Dataset excerpts:
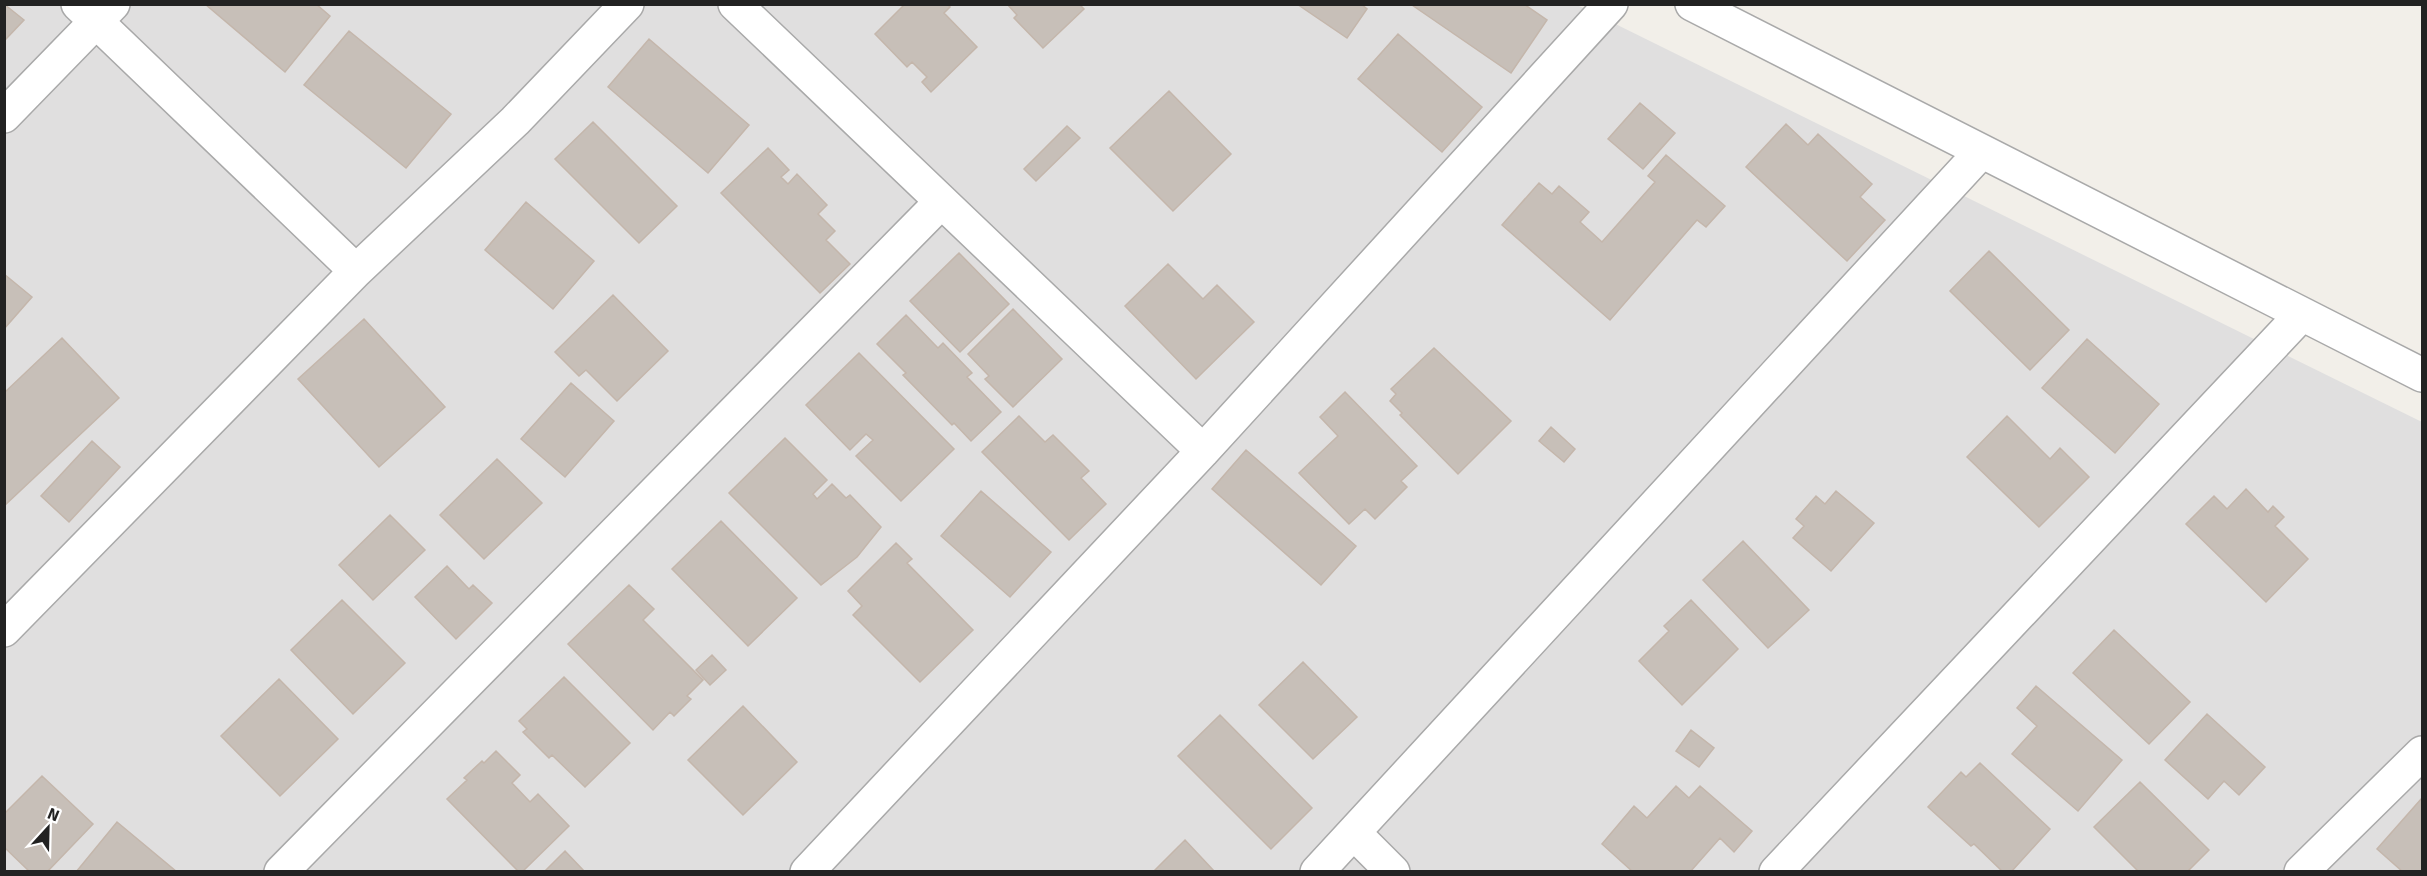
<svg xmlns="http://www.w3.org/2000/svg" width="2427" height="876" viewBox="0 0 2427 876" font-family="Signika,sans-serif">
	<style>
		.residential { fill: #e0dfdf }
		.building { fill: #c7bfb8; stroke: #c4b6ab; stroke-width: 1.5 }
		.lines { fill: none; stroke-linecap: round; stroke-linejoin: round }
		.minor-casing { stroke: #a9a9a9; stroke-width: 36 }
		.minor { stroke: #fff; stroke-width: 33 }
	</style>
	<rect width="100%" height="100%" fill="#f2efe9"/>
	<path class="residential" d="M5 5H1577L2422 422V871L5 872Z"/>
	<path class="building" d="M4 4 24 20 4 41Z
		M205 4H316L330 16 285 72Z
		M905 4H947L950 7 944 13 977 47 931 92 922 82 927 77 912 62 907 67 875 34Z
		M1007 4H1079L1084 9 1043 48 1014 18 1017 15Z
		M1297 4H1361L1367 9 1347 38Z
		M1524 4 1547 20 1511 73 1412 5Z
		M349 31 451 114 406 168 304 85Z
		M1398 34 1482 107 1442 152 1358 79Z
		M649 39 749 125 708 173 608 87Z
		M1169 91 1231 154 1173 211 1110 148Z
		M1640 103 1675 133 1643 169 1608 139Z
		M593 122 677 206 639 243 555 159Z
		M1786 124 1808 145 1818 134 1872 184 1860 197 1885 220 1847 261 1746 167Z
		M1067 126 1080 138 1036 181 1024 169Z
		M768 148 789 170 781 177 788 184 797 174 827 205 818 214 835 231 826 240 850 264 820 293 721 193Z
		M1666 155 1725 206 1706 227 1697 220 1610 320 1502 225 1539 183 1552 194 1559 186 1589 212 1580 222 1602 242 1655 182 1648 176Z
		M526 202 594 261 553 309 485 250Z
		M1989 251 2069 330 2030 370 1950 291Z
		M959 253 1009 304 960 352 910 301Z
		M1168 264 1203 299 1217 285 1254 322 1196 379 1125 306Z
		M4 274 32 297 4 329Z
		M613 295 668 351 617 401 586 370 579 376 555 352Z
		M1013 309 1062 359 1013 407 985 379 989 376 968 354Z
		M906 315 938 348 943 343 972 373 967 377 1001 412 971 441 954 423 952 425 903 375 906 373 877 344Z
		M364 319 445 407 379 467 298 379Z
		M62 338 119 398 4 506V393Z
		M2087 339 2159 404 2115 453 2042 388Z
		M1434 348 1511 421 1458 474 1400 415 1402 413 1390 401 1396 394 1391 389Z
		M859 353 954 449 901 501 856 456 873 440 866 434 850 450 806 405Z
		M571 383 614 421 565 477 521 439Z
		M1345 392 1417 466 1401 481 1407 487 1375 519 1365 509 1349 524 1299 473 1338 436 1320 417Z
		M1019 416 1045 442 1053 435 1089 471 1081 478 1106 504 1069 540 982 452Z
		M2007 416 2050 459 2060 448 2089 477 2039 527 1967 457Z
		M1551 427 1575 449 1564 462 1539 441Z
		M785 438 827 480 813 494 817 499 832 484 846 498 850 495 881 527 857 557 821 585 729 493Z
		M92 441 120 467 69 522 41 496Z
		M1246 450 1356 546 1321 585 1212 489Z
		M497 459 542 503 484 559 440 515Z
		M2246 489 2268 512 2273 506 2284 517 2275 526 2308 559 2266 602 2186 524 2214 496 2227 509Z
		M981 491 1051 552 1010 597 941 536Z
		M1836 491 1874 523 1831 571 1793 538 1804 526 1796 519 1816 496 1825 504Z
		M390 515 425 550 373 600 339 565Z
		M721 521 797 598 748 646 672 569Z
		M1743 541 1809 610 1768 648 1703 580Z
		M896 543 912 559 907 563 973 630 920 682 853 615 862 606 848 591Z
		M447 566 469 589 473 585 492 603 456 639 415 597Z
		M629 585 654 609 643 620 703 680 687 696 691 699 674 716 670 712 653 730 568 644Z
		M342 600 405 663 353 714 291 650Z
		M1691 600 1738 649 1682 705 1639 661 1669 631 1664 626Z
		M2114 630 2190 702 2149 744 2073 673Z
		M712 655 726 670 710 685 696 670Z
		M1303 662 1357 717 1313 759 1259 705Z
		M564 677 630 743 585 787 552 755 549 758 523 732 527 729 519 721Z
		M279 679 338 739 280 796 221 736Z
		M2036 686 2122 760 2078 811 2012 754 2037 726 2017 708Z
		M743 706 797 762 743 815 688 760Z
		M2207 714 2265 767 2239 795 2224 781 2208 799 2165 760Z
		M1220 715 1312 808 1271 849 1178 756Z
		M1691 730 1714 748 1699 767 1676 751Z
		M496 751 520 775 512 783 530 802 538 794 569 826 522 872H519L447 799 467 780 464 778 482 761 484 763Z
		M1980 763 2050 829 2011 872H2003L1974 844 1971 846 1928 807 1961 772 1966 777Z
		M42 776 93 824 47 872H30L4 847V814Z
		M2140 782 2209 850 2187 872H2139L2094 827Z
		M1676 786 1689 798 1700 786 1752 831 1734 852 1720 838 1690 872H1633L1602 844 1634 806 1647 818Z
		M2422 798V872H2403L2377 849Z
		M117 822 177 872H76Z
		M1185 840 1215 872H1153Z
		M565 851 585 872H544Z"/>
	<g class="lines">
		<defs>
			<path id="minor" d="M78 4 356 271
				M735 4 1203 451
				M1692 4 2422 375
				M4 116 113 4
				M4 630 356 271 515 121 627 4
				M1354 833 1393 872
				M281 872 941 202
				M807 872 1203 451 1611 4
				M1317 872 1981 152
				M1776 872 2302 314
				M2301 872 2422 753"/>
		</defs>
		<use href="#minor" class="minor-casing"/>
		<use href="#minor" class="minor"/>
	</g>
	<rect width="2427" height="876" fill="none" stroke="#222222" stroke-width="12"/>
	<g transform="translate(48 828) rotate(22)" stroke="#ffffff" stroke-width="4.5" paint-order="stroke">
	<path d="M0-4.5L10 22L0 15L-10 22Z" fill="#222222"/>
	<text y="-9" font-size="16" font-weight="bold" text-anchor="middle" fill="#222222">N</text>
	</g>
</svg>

● **Your goal**: From the records above, pick out and copy each line holding the word "none".

● **Written solution**:
		.lines { fill: none; stroke-linecap: round; stroke-linejoin: round }
	<rect width="2427" height="876" fill="none" stroke="#222222" stroke-width="12"/>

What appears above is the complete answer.